* WORK REQUEST *
Go through the material below and copy all lines with "problemas".
○ ○ ○ ○ ○ ○ ○
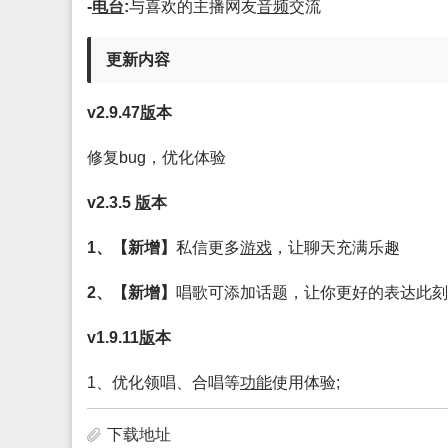
-
电台
:
与喜欢的主播网友
音频
交流
更新内容
v2.9.47
版
本
修复bug，优化体验
v2.3.5
版
本
1、【新增】
私信更多
游戏
，让聊天充满乐趣
2、【新增】
唱歌可添加话题，让你更好的表达此刻
v1.9.11
版
本
1、优化领唱、合唱等
功能
使用体验;
下载地址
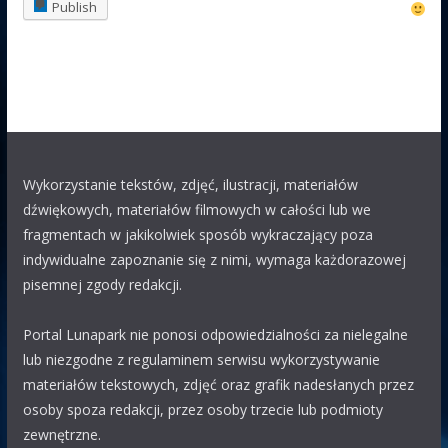
Publish
Na jarmarku Podchalańskim w tym roku będzie sztos , dwa
wesołe miasteczka
Polak63
29.07 12:03
KUBA
chyba właśnie z Wojtkiem jest coś nie tak
KUBA
29.07 09:53
Wykorzystanie tekstów, zdjęć, ilustracji, materiałów
WOJTEK
WOJTEK
ty jestes chory , czy coś z toba nie tak
dźwiękowych, materiałów filmowych w całości lub we
?
fragmentach w jakikolwiek sposób wykraczający poza
eAK
indywidualne zapoznanie się z nimi, wymaga każdorazowej
29.07 08:31
pisemnej zgody redakcji.
Bari
Jest lunapark na parkingu M1 Marki koło Burger King.
Tabor: wahadło, ławeczka, łabędzie, autodrom i reszta dla
Portal Lunapark nie ponosi odpowiedzialności za nielegalne
małych dzieci.
lub niezgodne z regulaminem serwisu wykorzystywanie
Polak63
materiałów tekstowych, zdjęć oraz grafik nadesłanych przez
28.07 21:55
osoby spoza redakcji, przez osoby trzecie lub podmioty
WOJTEK
bardzo dobrze że omijają, pozdrawiam
zewnętrzne.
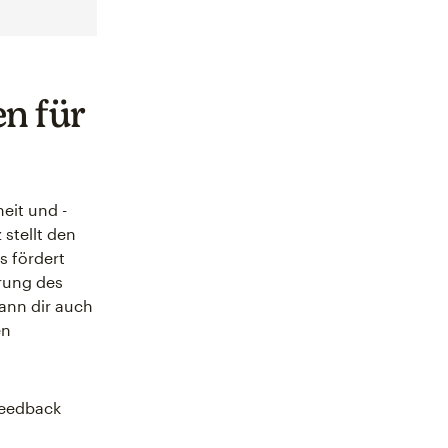
n für
eit und -
 stellt den
s fördert
erung des
ann dir auch
en
eedback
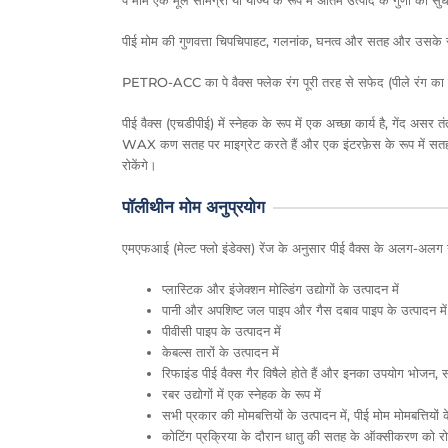
पे मोम एक मूल सामग्री या योज्य के रूप में अंतिम उत्पाद के गुणों को 
पीई मोम की गुणवत्ता चिपचिपाहट, गलनांक, घनत्व और सतह और उसके रंग म
PETRO-ACC का पे वैक्स फ्लेक रंग पूरी तरह से सफेद (पीले रंग का न
पीई वैक्स (एचडीपीई) में स्नेहक के रूप में एक अच्छा कार्य है, गेंद अस
WAX कण सतह पर माइग्रेट करते हैं और एक इंटरफ़ेस के रूप में सतह
रोकेंगे।
पॉलीथीन मोम अनुप्रयोग
एमएफआई (मेल्ट फ्लो इंडेक्स) रेंज के अनुसार पीई वैक्स के अलग-अलग उपयो
प्लास्टिक और इंजेक्शन मोल्डिंग उद्योगों के उत्पादन में
पानी और अपशिष्ट जल पाइप और गैस दबाव पाइप के उत्पादन में
पीवीसी पाइप के उत्पादन में
केबल्स तारों के उत्पादन में
रिफाइंड पीई वैक्स गैर विषैले होते हैं और इनका उपयोग भोजन, सौ
रबर उद्योगों में एक स्नेहक के रूप में
सभी प्रकार की मोमबत्तियों के उत्पादन में, पीई मोम मोमबत्तिय
कोटिंग प्रक्रिया के दौरान धातु की सतह के ऑक्सीकरण को र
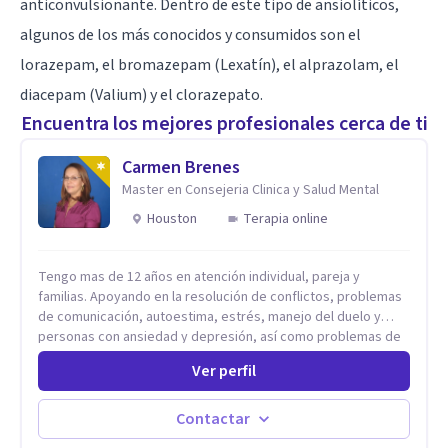
anticonvulsionante. Dentro de este tipo de ansiolíticos,
algunos de los más conocidos y consumidos son el
lorazepam, el bromazepam (Lexatín), el alprazolam, el
diacepam (Valium) y el clorazepato.
Encuentra los mejores profesionales cerca de ti
Carmen Brenes
Master en Consejeria Clinica y Salud Mental
Houston
Terapia online
Tengo mas de 12 años en atención individual, pareja y
familias. Apoyando en la resolución de conflictos, problemas
de comunicación, autoestima, estrés, manejo del duelo y
personas con ansiedad y depresión, así como problemas de
conducta y comportamiento. Desarrollo de personas
Ver perfil
maximizando su potencial y elevando su desempeño.
Estableciendo metas a corto y largo plazo, es vital para la
vida de cada uno tener su propia vision.
Contactar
○ ○ ○ ○ ○ ○ ○
* SOLUTION TO THE PROBLEM *
familias. Apoyando en la resolución de conflictos, problemas
personas con ansiedad y depresión, así como problemas de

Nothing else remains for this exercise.